What is Home Equity?

If you own a home, after a period of making mortgage payments there will be a portion of your house that converts into equity. This means you own a portion of your home and not the bank. This equity can be withdrawn and used toward whatever you may require financially and this includes paying off debts such as credit cards.

A home loan acts much like a second mortgage, in which a certain amount already paid off on your mortgage is loaned to you for a certain length of time. Once the loan term expires, you make payments plus interests toward the loan.

Why Pay Off Debt Using Home Equity Loans?

You might be wondering if it is better to simply pay at least the minimum required toward a large debt rather than get this type of loan. If you are carrying a balance, especially into the tens of thousands of dollars, it might be prudent to use an equity loan to pay it off.

For the most part, equity loans have a variable interest rate (much like certain mortgages) which tends to be a smaller rate than your credit card may have. This lower interest rate can help you actually pay more toward the principal you owe rather than the added on amounts.

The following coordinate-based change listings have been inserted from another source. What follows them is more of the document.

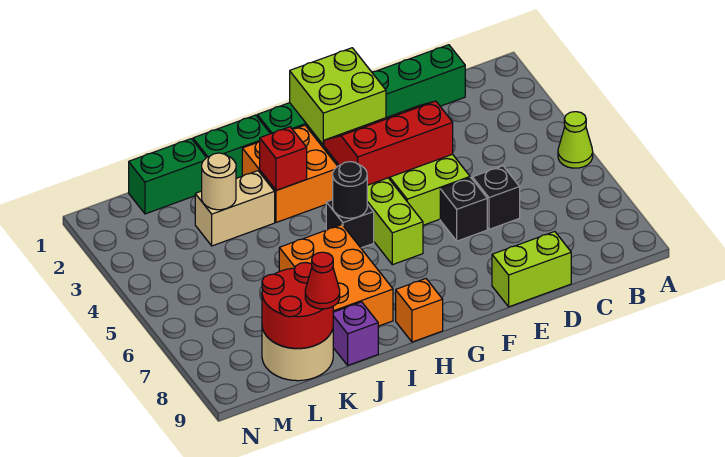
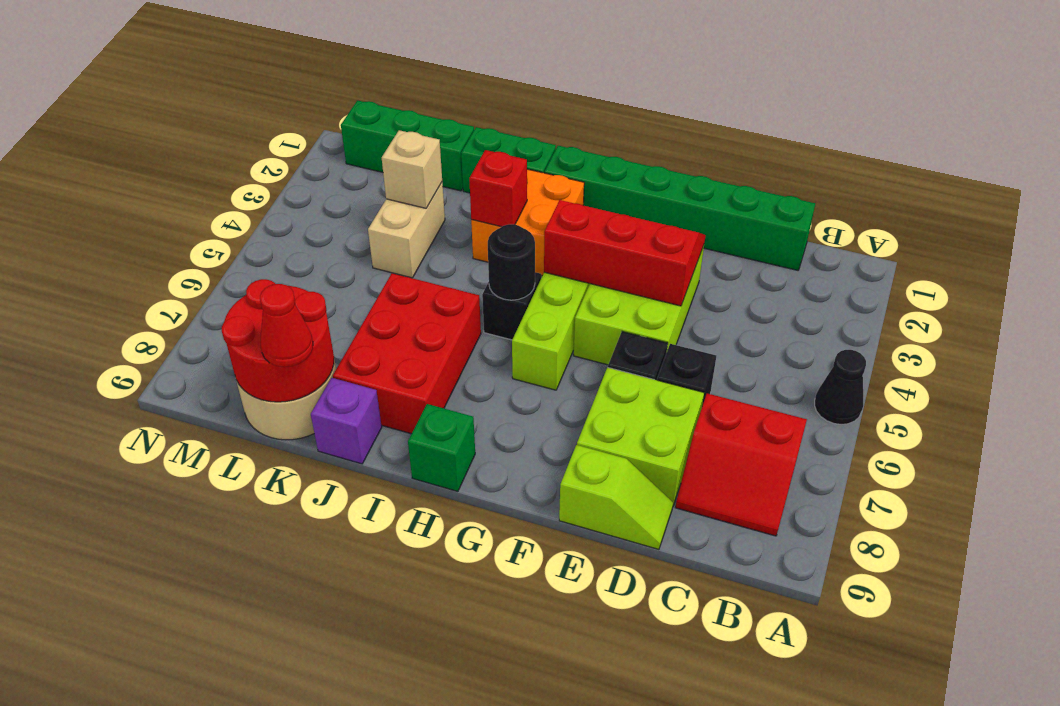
lime cone A5 level 1 -> black cone A5 level 1
none -> red slope B7:C8 level 1 top 7
lime brick D9:E9 level 1 -> lime slope D9:E9 level 1 top E
lime brick F1:G2 level 2 -> lime brick D7:E8 level 1
orange brick H9 level 1 -> green brick H9 level 1
orange brick I6:J8 level 1 -> red brick I6:J8 level 1
tan brick J3:K3 level 1 -> tan brick K3:K4 level 1
green brick K1:L1 level 1 -> green brick K1:M1 level 1
tan round brick K3 level 2 -> tan brick K3 level 2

More Flexibility in Payment Schedule

Unlike other forms of loans, a home equity loan usually has a more flexible repayment schedule. While you will most likely have to pay something each month, the term of the loan may actually be longer than traditional loans. It is also more flexible in terms of borrowing the money to begin with. In most cases, you are able to withdraw a larger amount against the house than you could potentially receive from personal loans.

The Fear of Foreclosure

If you do opt for an equity loan, you might fear foreclosure if you are unable to pay back the loan on time. For most, this is an unfounded fear since they do have the means of paying back what they owe in due time and the length of the loan is usually a great deal longer than other types of loans.